SET 10 // FIRE 3 // CHURCH HISTORY & MARTYRS

EARLY CHURCH PERSECUTION
& THE MARTYRS

The foundation of the Church was not laid in comfort or political alliance; it was laid in the blood of men, women, and children who looked into the teeth of the Roman Empire and refused to flinch.

THE EMPIRE AND THE.
RELIGIO ILLICITA.

To understand early church persecution, we must discard modern misconceptions. The Roman Empire was actually profoundly pluralistic; they did not care if you worshiped Jesus, as long as you *also* worshiped Caesar. The collision between Rome and the Church was not because Christians possessed *a* god, but because Christians claimed that Jesus was the *only* God.

JOHN 15:20 (LSB)

“Remember the word that I said to you, ‘A slave is not greater than his master.’ If they persecuted Me, they will also persecute you.”

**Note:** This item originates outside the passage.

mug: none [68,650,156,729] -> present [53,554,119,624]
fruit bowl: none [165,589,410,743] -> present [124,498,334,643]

The Charge of “Atheism” & Treason

The Imperial Cult.

In the Roman legal code, Judaism was a *Religio Licita* (a permitted religion) due to its ancient heritage. But as Christianity fractured away from the synagogue, it became a *Religio Illicita* (an illegal religion). Bizarrely, Christians were executed under the charge of “Atheism” because they refused to recognize the Roman pantheon. By refusing to burn a pinch of incense to the genius of the Emperor (the Imperial Cult), Christians were viewed not just as religious deviants, but as highly dangerous political traitors undermining the fabric of the State.

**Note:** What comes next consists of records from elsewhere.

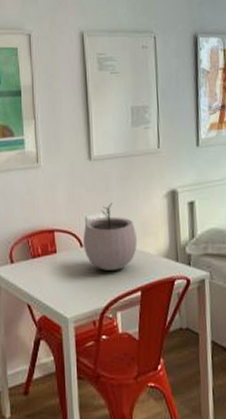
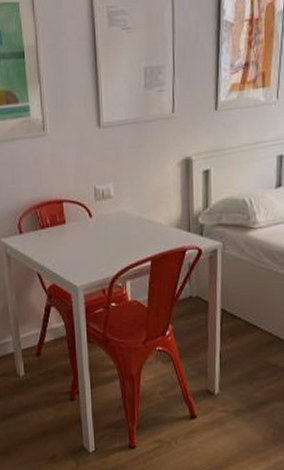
plant pot: present [83,203,137,272] -> none [92,172,148,242]

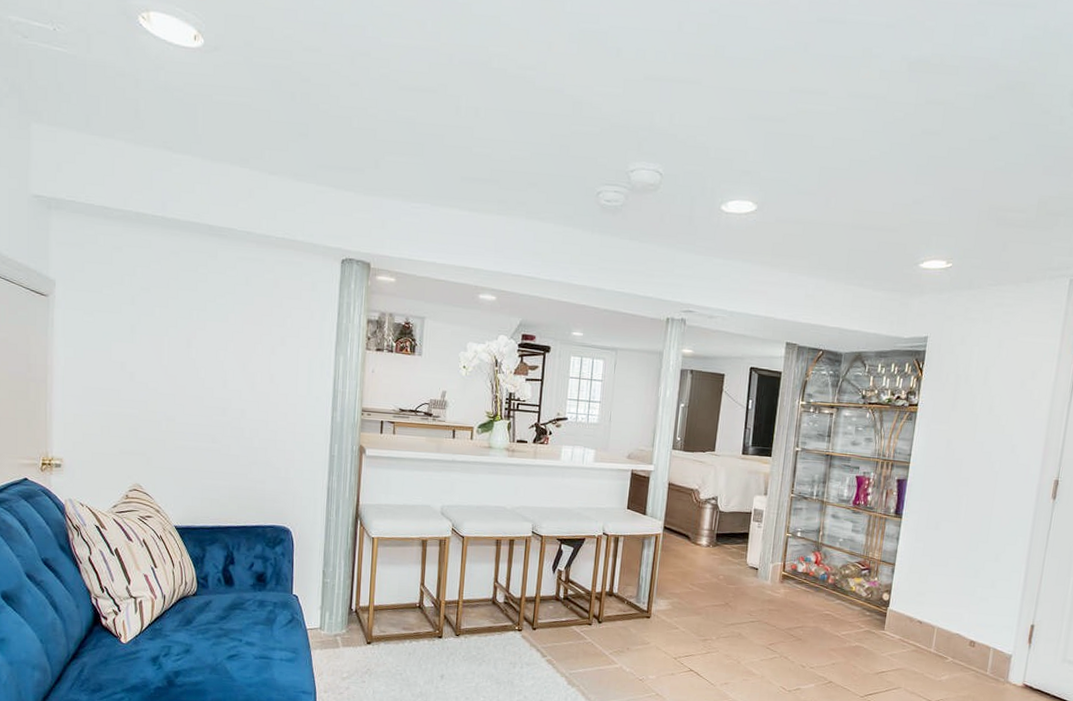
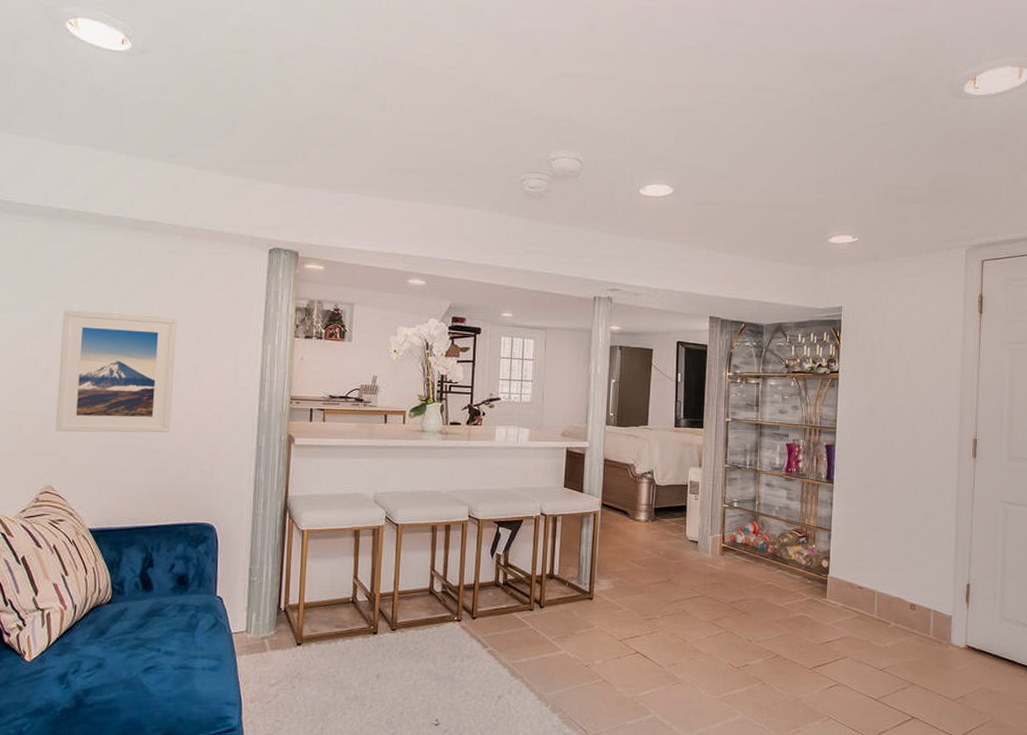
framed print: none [141,315,253,439] -> present [55,310,177,433]

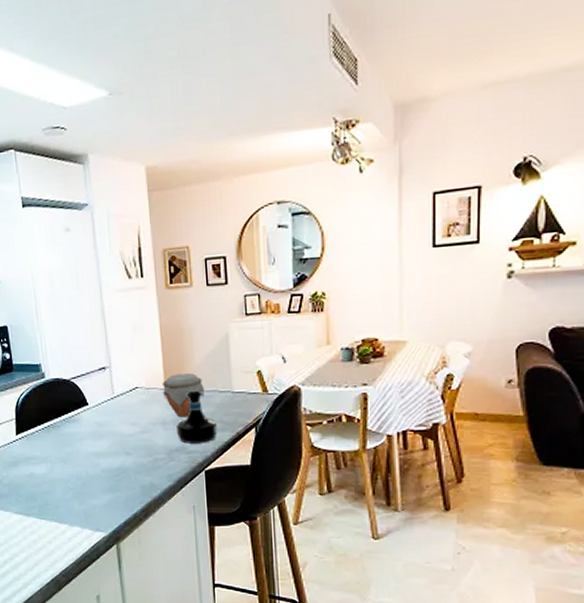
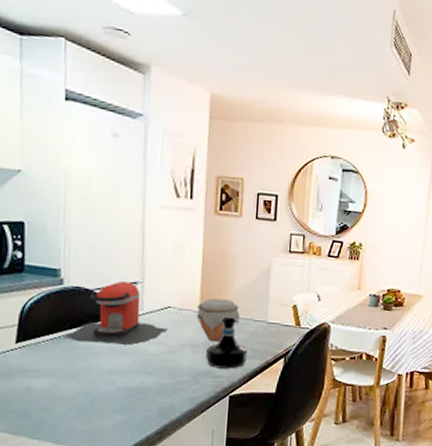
coffee maker: none [53,368,138,429] -> present [65,281,168,345]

NERO AND THE FIRES OF ROME (AD 64)

The first state-sponsored slaughter of the Church was ignited by Emperor Nero. In AD 64, a catastrophic fire devastated Rome. To deflect rumors that he started the fire to clear land for his golden palace, Nero blamed the Christians. The Roman historian Tacitus (a pagan who despised Christians) recorded the visceral horror: believers were sewn into the skins of wild beasts to be torn apart by dogs, or covered in pitch, nailed to crosses, and set on fire to serve as human torches for Nero’s garden parties. This inaugurated three centuries of sporadic, brutal, and calculated state violence.

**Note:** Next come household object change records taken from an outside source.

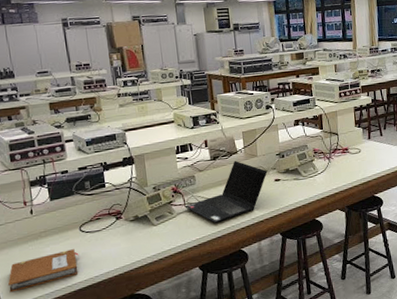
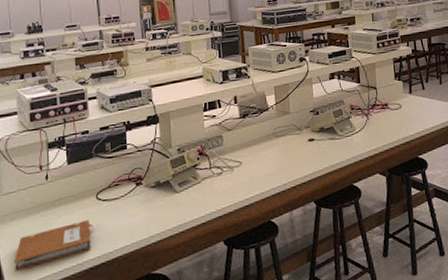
laptop computer: present [184,160,268,223] -> none [210,118,301,190]

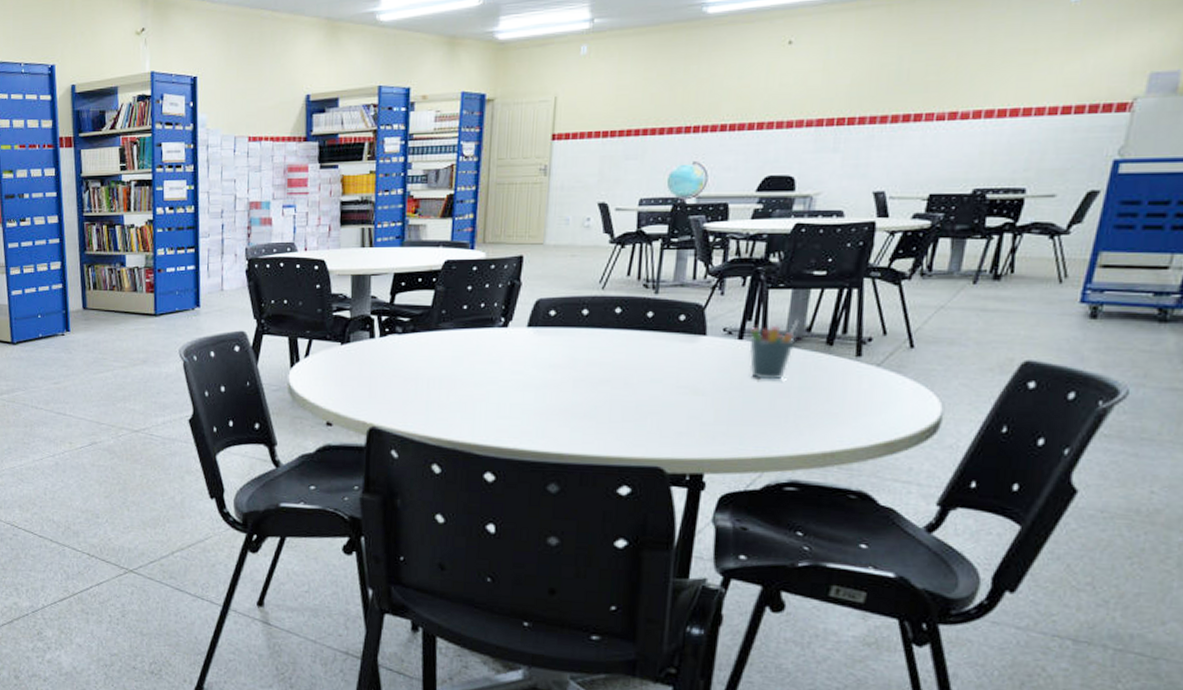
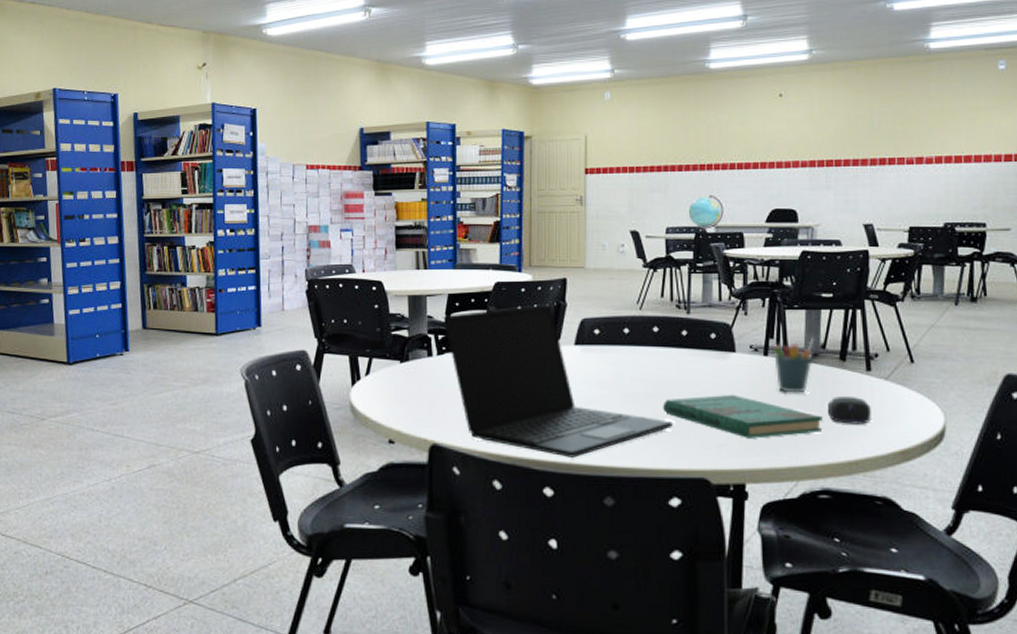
laptop: none [387,283,630,443] -> present [443,303,674,458]
book: none [618,380,799,427] -> present [662,394,823,439]
computer mouse: none [804,383,856,414] -> present [827,395,871,425]

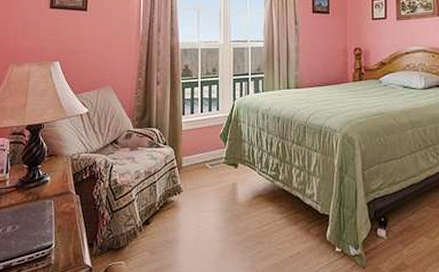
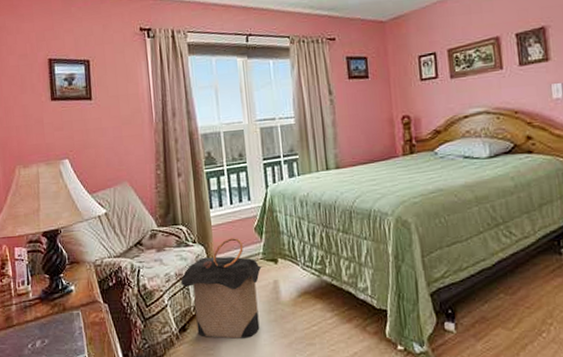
laundry hamper: none [148,143,223,234] -> present [180,238,262,339]

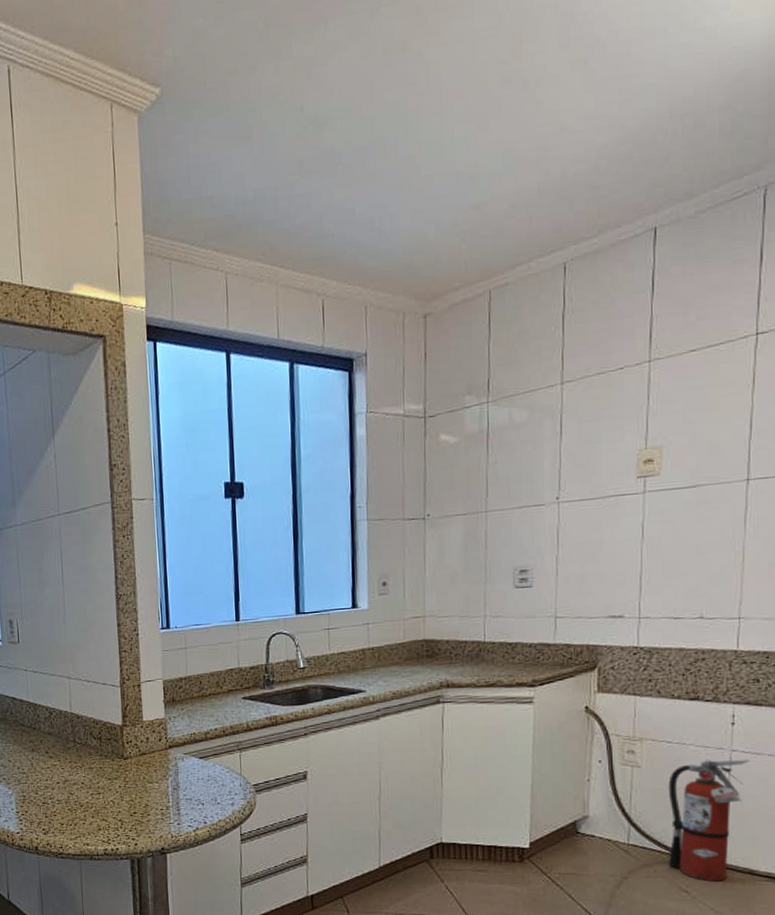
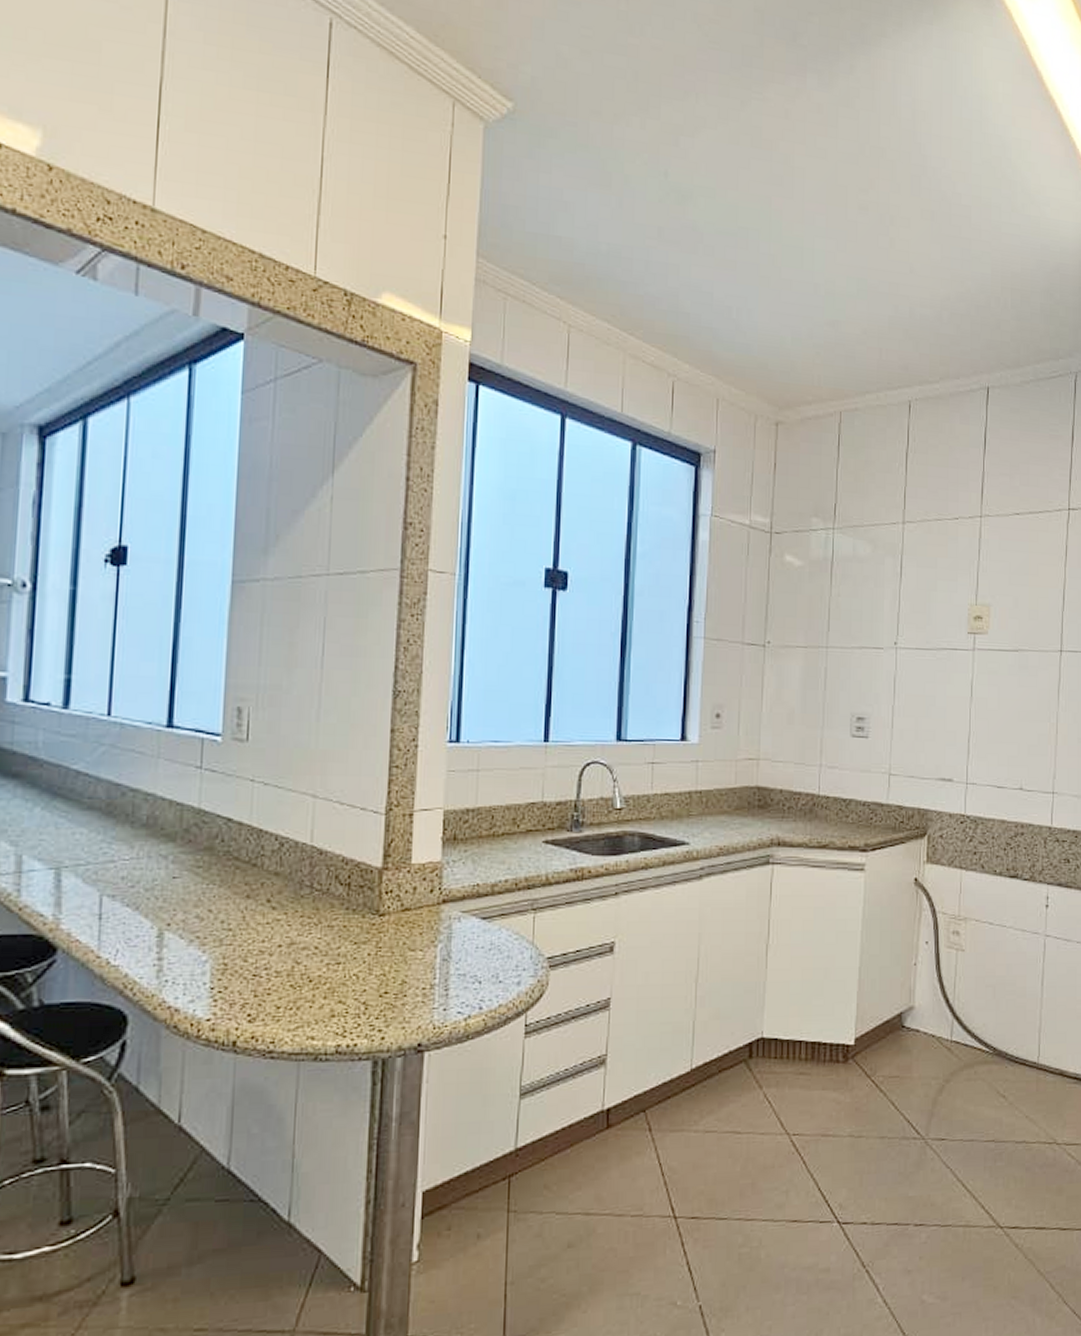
fire extinguisher: present [668,759,751,882] -> none [987,944,1062,1085]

APOSTOLIC COURAGE: IGNATIUS & POLYCARP

How did the early leaders of the church respond to the threat of the arena? Not with panicked pragmatism, but with a profound theology of suffering. They viewed martyrdom not as a tragedy, but as the ultimate coronation.

IGNATIUS OF ANTIOCH (c. AD 110) Ignatius was the Bishop of Antioch, arrested and transported to Rome to be thrown to the beasts. On his journey, he wrote seven letters to the churches. In his letter to the Romans, he actively begs them *not* to use their political influence to save him. He possessed a deeply Eucharistic view of his own death: “I am the wheat of God, and I am ground by the teeth of the wild beasts, that I may be found the pure bread of Christ.” For Ignatius, to suffer for Christ was to finally become a true disciple.
POLYCARP OF SMYRNA (AD 155) Polycarp, a direct disciple of the Apostle John, was arrested at the age of 86. The Roman proconsul pitied the old man, begging him to simply swear by the genius of Caesar and say, “Away with the Atheists!” Polycarp looked at the bloodthirsty pagan crowd, pointed his finger at *them*, and said, “Away with the Atheists!” When ordered to curse Christ to save his life, Polycarp delivered one of the greatest declarations in church history: “Eighty and six years have I served Him, and He has done me no wrong. How then can I blaspheme my King and my Savior?” He was burned at the stake.

PERPETUA & THE SUBVERSION OF ROME

The Romans weaponized public executions in the Colosseum as a tool of psychological terror, designed to reinforce the supremacy of the State. But the Christian martyrs flipped the script. The arena became their pulpit. The story of Vibia Perpetua (AD 203) is one of the most remarkable primary texts in all of antiquity.

Sociological Subversion

Egalitarianism in the Arena.

Perpetua was a 22-year-old noblewoman and nursing mother in Carthage. She was arrested alongside her slave, Felicity. Roman society was built on strict hierarchy and the absolute authority of the father (the paterfamilias). Perpetua defied both. She refused her father’s begging to recant, proving her ultimate allegiance belonged to Christ, not the Roman family unit. In the arena, the noblewoman Perpetua and the slave Felicity stood hand-in-hand, facing the beasts as absolute equals in Christ. The Romans were horrified; Christianity was dismantling their social architecture from the inside out.

THE CATACOMBS: THEOLOGY OF THE UNDERGROUND

When persecution drove the church underground, it drove them into the Catacombs subterranean networks of tombs beneath Rome. But the Catacombs were not merely hiding places; they were profound theological statements.

REVELATION 12:11 (LSB)

“And they overcame him because of the blood of the Lamb and because of the word of their testimony, and they did not love their life even when faced with death.”

The Romans practiced cremation, seeing the physical body as a shell to be discarded. The Christians, however, meticulously buried their dead in the Catacombs. Why? Because of their unwavering belief in the Bodily Resurrection. They painted the walls of these dark tombs with images of Jonah emerging from the fish, and Lazarus stepping out of the grave. Even while living in the shadow of the executioner’s sword, the early church built a civilization of hope in the dark, confident that the graves would one day burst open.

THE SEED OF THE CHURCH.

The early African theologian Tertullian wrote to the Roman governors: “Crucify us, torture us, condemn us, destroy us… The more you mow us down, the more we multiply; the blood of Christians is seed.”

The modern Western church has traded the theology of the cross for the theology of comfort. We complain about cultural friction, while our spiritual ancestors bled for the preservation of the text we hold. You must ask yourself: Is the Christ you serve worthy of everything? If your faith costs you nothing, it is worth exactly what you paid for it.